Stored rows:
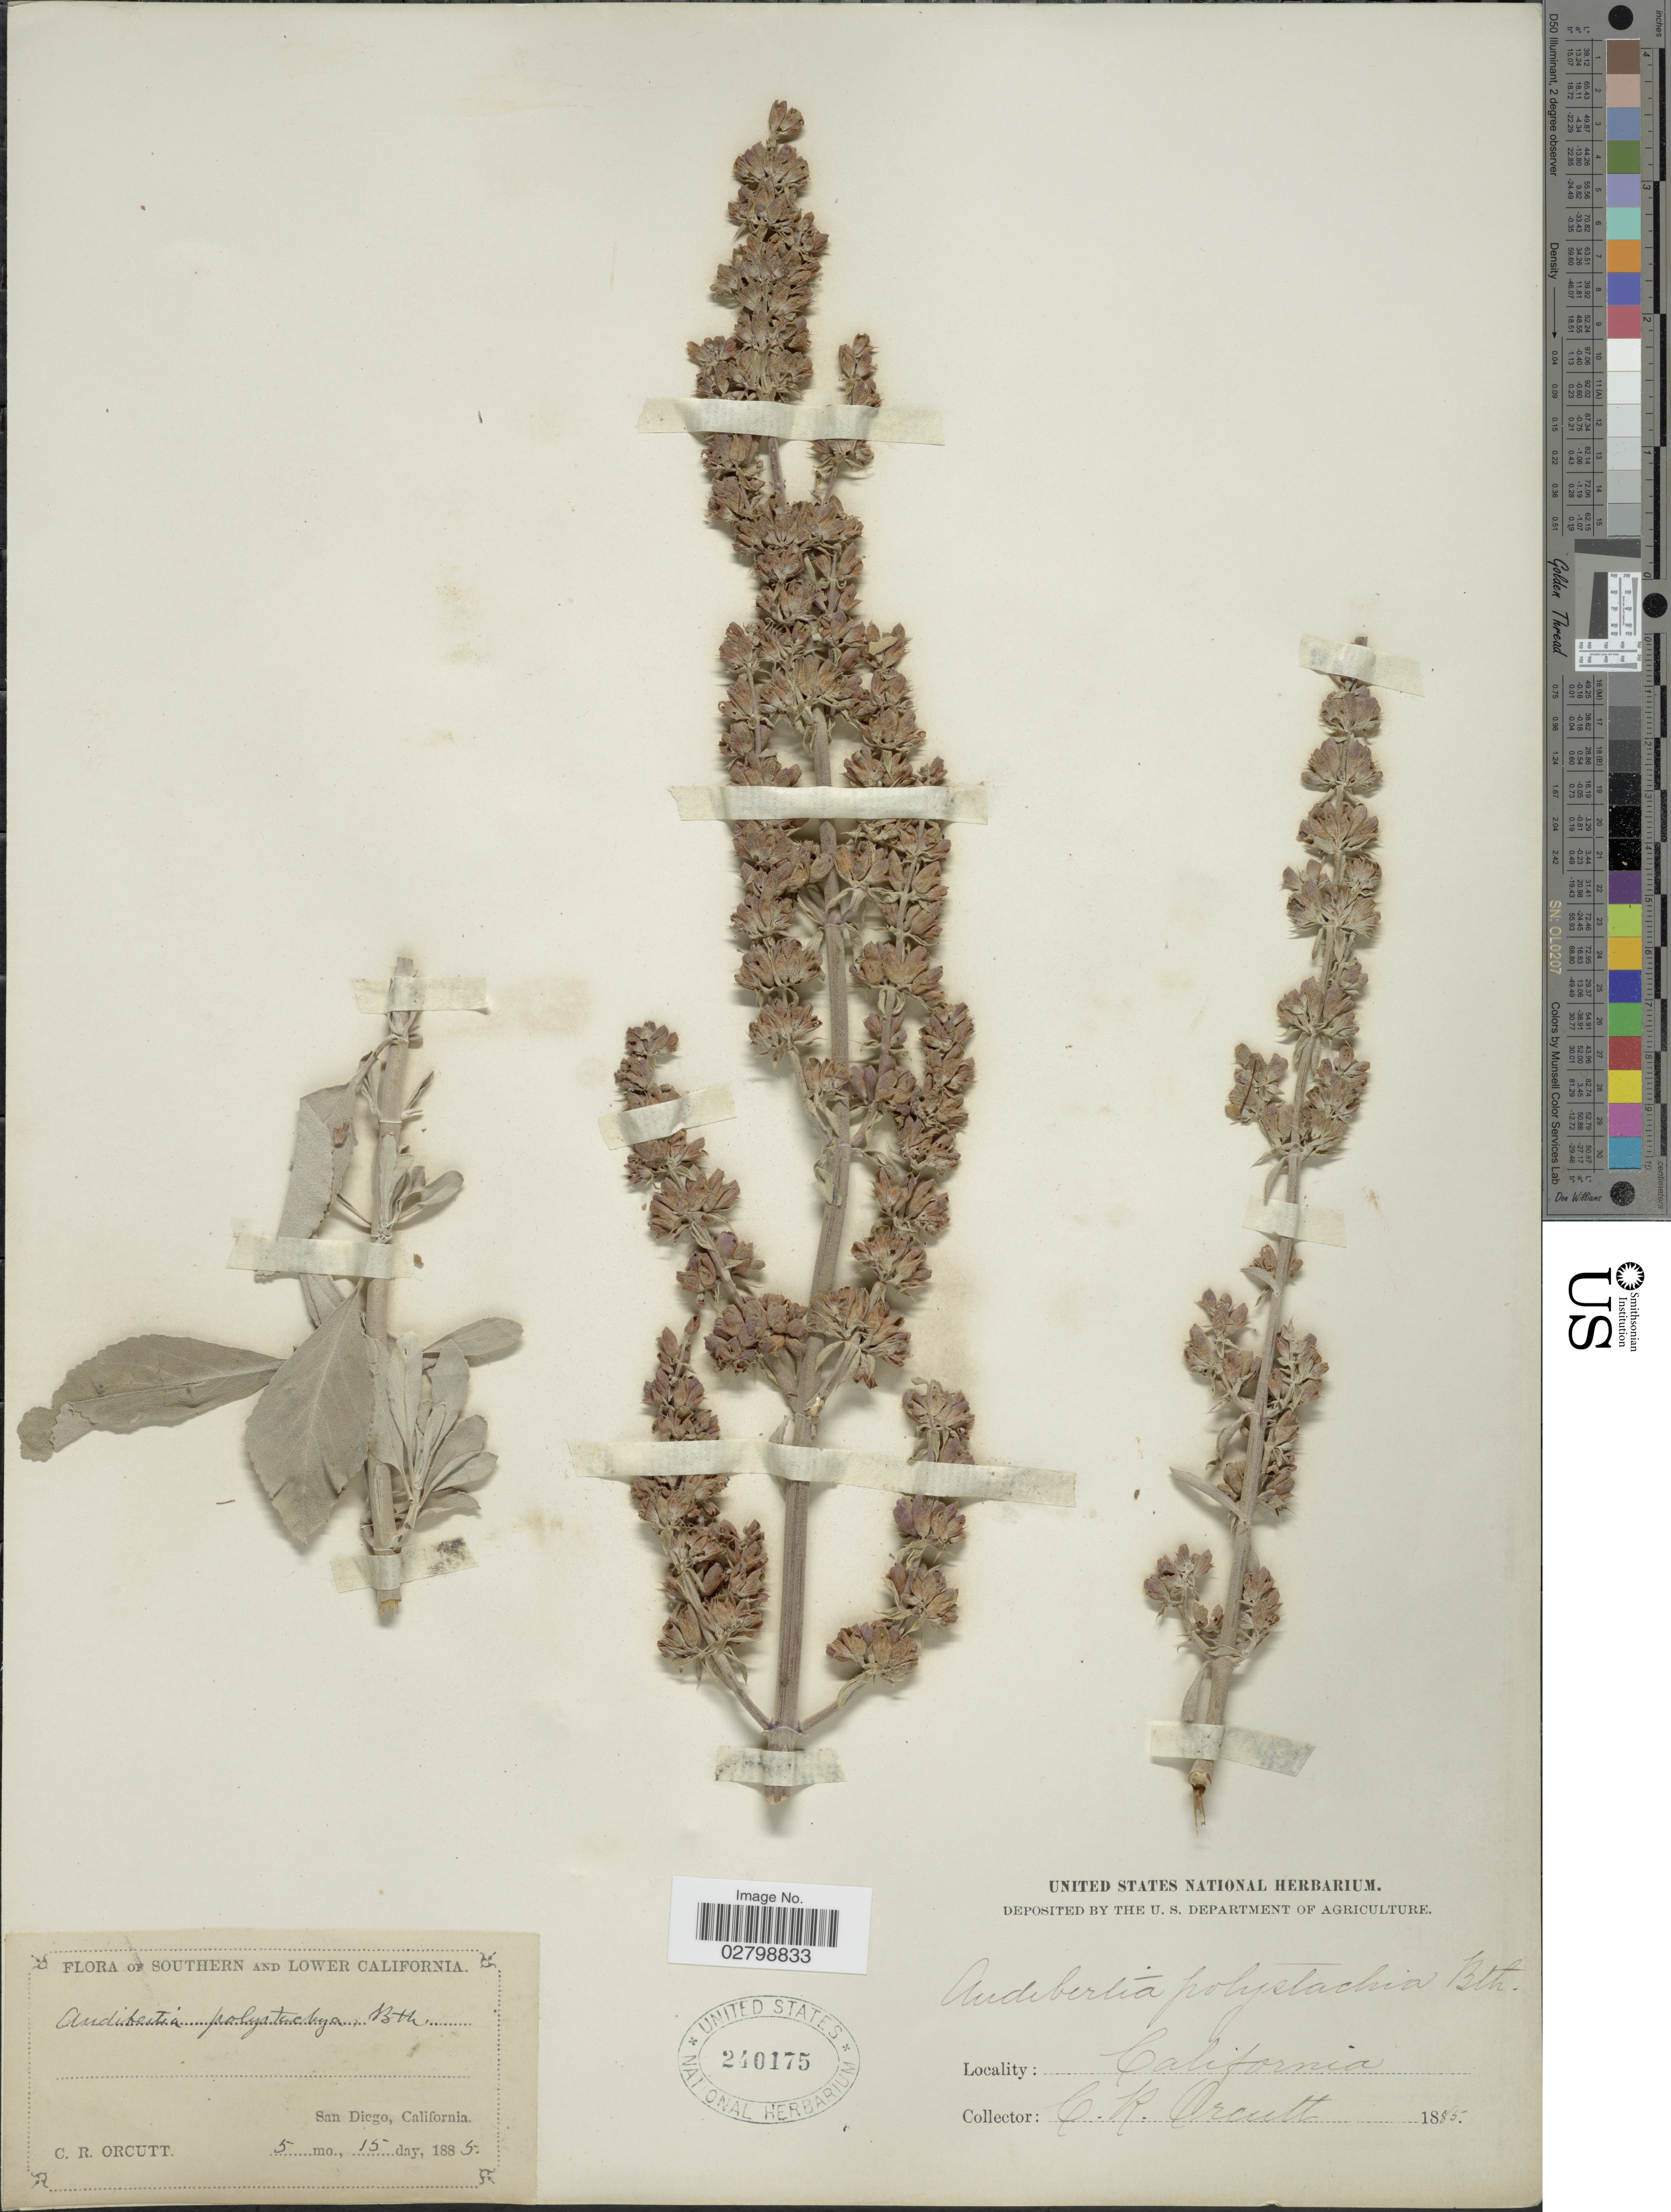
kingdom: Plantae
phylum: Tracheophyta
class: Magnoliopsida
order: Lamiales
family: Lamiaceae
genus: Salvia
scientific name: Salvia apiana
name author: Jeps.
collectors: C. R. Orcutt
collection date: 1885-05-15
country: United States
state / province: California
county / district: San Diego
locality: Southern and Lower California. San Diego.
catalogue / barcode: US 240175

Exercise: Turn the lines of all the entries above into a Markdown table, with the row number under "Row" and the line itself under "Line". Skip blank lines and leave the pictures out.

Result for this exercise:
| Row | Line |
|---|---|
| 1 | kingdom: Plantae |
| 2 | phylum: Tracheophyta |
| 3 | class: Magnoliopsida |
| 4 | order: Lamiales |
| 5 | family: Lamiaceae |
| 6 | genus: Salvia |
| 7 | scientific name: Salvia apiana |
| 8 | name author: Jeps. |
| 9 | collectors: C. R. Orcutt |
| 10 | collection date: 1885-05-15 |
| 11 | country: United States |
| 12 | state / province: California |
| 13 | county / district: San Diego |
| 14 | locality: Southern and Lower California. San Diego. |
| 15 | catalogue / barcode: US 240175 |